### [Exercise]
In the records below, find each line with "timescale" and copy it.

### [Circuit design text data]
---+---
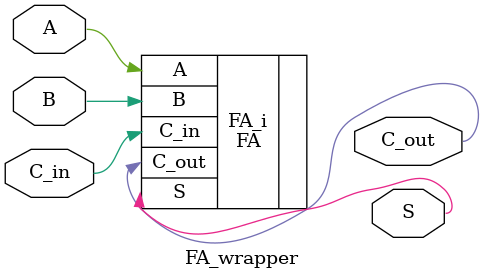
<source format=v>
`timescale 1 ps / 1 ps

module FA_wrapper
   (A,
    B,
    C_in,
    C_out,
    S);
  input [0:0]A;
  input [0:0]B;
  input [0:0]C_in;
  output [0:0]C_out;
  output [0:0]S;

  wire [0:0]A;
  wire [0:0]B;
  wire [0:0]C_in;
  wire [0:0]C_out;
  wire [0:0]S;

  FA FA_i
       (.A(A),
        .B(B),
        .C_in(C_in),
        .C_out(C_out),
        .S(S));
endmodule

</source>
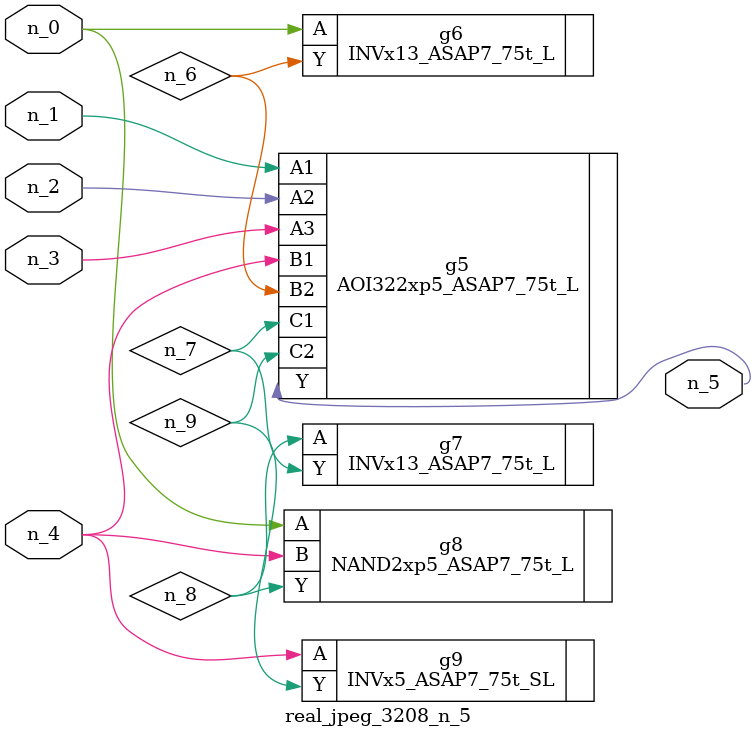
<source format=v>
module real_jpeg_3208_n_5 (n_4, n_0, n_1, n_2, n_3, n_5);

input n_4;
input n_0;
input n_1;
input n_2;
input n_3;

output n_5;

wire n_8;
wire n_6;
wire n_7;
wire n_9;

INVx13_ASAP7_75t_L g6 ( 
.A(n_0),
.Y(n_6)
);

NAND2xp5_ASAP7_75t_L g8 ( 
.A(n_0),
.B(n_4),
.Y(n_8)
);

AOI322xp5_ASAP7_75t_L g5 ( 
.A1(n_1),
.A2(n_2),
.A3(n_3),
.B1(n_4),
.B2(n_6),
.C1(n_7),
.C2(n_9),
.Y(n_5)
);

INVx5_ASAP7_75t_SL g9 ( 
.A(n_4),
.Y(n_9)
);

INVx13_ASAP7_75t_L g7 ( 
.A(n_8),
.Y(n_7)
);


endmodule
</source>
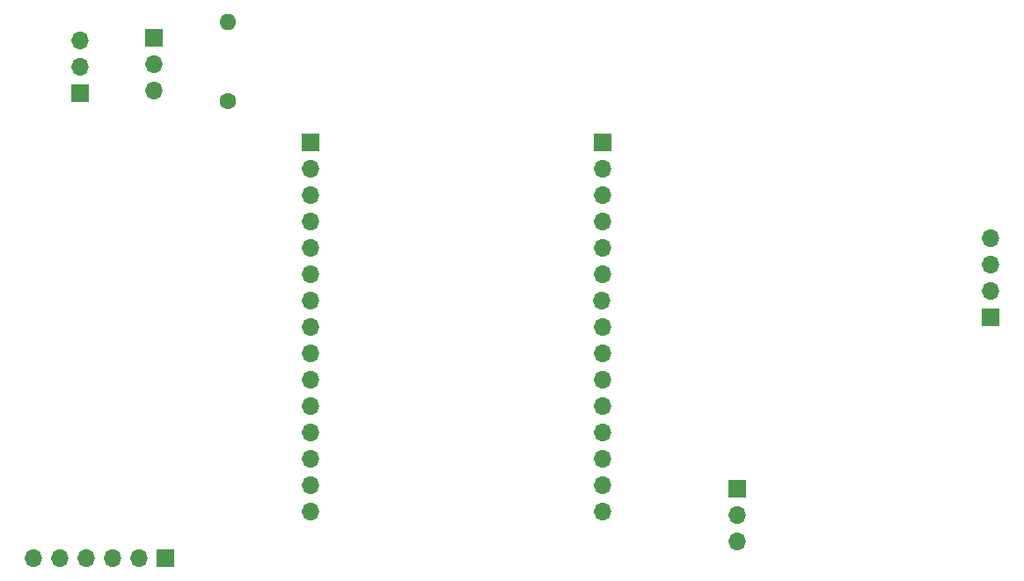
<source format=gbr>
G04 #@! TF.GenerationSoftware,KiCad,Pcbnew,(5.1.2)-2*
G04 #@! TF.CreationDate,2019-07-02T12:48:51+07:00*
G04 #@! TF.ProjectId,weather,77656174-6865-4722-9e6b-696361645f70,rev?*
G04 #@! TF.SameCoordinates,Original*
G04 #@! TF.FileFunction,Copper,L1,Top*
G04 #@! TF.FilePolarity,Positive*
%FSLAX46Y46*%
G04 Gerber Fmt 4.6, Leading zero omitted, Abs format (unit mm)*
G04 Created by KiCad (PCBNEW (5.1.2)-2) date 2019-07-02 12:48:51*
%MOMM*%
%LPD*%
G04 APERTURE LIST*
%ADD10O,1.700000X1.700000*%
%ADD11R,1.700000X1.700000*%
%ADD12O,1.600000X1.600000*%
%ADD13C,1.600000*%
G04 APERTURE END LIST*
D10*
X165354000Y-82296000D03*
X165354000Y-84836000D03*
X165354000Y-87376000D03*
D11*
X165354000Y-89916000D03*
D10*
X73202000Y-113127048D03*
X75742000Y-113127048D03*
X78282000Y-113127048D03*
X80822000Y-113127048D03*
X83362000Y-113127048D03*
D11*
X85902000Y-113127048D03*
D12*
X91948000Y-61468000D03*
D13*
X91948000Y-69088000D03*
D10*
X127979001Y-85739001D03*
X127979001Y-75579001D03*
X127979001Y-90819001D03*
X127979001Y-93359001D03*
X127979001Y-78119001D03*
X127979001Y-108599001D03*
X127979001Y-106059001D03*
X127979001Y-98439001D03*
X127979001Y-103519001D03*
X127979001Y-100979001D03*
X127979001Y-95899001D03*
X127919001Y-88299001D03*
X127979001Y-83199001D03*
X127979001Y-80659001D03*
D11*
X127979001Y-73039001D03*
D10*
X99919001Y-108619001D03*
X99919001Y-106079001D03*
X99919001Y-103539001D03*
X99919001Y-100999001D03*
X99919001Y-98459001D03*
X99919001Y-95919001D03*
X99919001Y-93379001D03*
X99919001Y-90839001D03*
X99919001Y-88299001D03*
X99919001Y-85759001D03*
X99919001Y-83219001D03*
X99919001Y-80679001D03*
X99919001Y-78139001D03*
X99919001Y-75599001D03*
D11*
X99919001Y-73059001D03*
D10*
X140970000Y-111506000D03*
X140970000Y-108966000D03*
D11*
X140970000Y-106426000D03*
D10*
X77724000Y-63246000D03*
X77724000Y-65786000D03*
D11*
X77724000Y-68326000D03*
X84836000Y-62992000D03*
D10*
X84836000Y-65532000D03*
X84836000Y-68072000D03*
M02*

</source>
---+---
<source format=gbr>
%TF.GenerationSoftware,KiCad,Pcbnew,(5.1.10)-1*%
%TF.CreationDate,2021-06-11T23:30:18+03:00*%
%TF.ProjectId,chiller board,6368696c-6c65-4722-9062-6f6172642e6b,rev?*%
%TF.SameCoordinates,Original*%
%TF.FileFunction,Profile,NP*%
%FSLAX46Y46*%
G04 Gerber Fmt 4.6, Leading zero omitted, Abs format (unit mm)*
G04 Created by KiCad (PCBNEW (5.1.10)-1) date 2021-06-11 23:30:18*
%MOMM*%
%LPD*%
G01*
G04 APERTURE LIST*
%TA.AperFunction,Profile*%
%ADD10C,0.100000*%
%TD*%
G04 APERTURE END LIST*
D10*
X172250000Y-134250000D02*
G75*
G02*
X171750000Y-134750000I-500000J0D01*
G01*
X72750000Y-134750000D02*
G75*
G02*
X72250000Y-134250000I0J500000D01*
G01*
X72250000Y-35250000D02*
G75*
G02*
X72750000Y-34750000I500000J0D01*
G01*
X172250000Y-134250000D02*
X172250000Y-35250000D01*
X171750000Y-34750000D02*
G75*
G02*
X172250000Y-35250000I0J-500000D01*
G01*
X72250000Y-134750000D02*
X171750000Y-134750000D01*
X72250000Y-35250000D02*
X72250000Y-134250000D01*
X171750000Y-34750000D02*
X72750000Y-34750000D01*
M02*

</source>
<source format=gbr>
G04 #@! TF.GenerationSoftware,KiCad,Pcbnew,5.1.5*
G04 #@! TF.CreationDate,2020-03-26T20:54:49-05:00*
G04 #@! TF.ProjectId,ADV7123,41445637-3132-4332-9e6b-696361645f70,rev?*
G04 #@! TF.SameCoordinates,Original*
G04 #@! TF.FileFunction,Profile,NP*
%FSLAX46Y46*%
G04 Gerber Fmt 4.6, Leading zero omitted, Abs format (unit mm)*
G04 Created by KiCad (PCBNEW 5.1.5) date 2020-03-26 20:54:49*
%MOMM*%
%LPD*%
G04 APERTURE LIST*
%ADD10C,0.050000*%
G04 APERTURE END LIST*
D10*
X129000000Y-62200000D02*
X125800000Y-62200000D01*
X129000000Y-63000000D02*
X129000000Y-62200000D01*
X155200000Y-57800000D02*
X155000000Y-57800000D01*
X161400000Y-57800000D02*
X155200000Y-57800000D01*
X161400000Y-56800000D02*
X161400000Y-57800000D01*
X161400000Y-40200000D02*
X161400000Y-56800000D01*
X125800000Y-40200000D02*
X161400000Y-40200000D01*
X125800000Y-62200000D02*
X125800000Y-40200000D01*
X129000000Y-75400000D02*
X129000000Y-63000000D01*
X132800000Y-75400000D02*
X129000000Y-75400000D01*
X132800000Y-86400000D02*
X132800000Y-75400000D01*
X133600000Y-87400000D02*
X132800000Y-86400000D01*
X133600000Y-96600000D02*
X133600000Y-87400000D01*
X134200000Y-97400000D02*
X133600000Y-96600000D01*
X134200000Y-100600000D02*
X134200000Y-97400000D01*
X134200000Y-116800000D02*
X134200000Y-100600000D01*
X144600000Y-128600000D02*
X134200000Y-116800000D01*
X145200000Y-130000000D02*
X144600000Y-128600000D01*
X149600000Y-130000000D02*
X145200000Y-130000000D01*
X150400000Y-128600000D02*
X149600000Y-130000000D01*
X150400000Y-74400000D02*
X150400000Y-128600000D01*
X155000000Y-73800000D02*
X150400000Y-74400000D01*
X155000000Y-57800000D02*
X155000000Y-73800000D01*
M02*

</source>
---+---
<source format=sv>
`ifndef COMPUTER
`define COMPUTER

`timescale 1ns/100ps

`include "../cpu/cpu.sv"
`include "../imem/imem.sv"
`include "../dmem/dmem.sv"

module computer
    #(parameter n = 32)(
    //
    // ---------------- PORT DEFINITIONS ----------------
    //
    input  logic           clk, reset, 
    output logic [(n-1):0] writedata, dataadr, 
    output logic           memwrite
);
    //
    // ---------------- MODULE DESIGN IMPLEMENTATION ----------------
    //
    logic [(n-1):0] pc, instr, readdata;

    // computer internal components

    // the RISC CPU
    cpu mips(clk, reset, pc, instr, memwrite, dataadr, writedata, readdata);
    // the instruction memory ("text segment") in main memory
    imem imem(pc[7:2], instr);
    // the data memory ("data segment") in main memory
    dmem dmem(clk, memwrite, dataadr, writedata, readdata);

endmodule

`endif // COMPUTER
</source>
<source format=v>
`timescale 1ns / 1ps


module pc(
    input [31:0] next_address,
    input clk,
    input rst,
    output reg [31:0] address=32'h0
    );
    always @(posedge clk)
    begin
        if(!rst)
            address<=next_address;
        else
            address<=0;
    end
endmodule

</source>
---+---
### [Solution for this exercise]
`timescale 1 ps / 1 ps
`timescale 1ns/100ps
`timescale 1ns / 1ps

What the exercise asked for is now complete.